═══ Task data

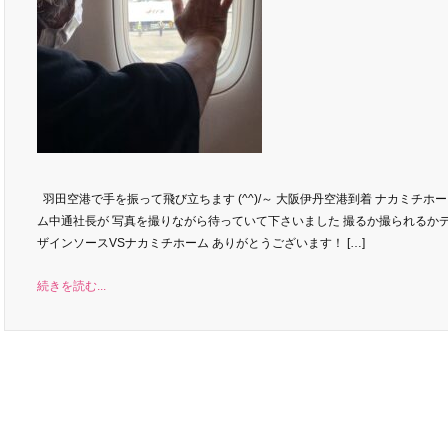
羽田空港で手を振って飛び立ちます (^^)/～ 大阪伊丹空港到着 ナカミチホー
ム中通社長が 写真を撮りながら待っていて下さいました 撮るか撮られるか
ザインソースVSナカミチホーム ありがとうございます！ […]
続きを読む...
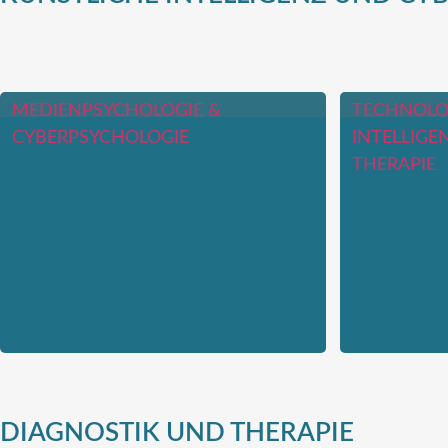
MEDIENPSYCHOLOGIE &
TECHNOLO
CYBERPSYCHOLOGIE
INTELLIGE
THERAPIE
DIAGNOSTIK UND THERAPIE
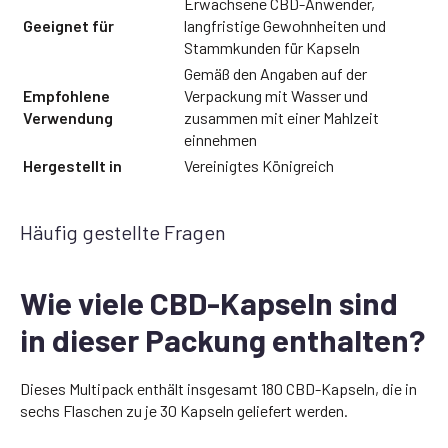
Erwachsene CBD-Anwender,
Geeignet für
langfristige Gewohnheiten und
Stammkunden für Kapseln
Gemäß den Angaben auf der
Empfohlene
Verpackung mit Wasser und
Verwendung
zusammen mit einer Mahlzeit
einnehmen
Hergestellt in
Vereinigtes Königreich
Häufig gestellte Fragen
Wie viele CBD-Kapseln sind
in dieser Packung enthalten?
Dieses Multipack enthält insgesamt 180 CBD-Kapseln, die in
sechs Flaschen zu je 30 Kapseln geliefert werden.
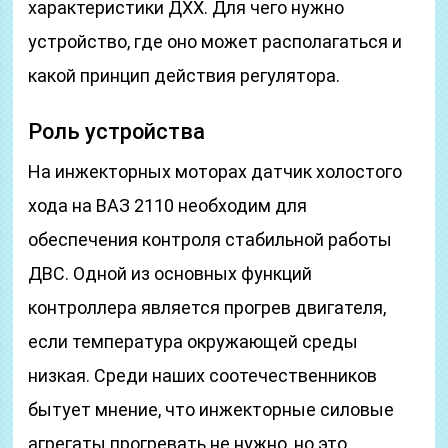
характеристики ДХХ. Для чего нужно
устройство, где оно может располагаться и
какой принцип действия регулятора.
Роль устройства
На инжекторных моторах датчик холостого
хода на ВАЗ 2110 необходим для
обеспечения контроля стабильной работы
ДВС. Одной из основных функций
контроллера является прогрев двигателя,
если температура окружающей среды
низкая. Среди наших соотечественников
бытует мнение, что инжекторные силовые
агрегаты прогревать не нужно, но это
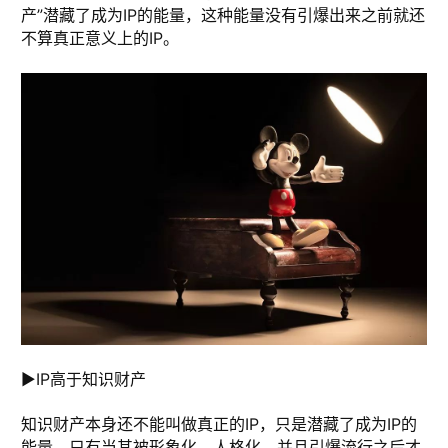
产”潜藏了成为IP的能量，这种能量没有引爆出来之前就还
不算真正意义上的IP。
►IP高于知识财产
知识财产本身还不能叫做真正的IP，只是潜藏了成为IP的
能量，只有当其被形象化、人格化，并且引爆流行之后才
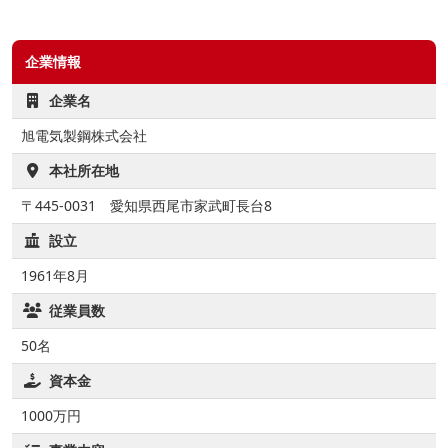
企業情報
企業名
旭電気製鋼株式会社
本社所在地
〒445-0031 愛知県西尾市家武町長台8
設立
1961年8月
従業員数
50名
資本金
1000万円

══════

* _Activity_
Extract each line holding the word "нужно" from the records.

* _Result of this exercise_
характеристики ДХХ. Для чего нужно
агрегаты прогревать не нужно, но это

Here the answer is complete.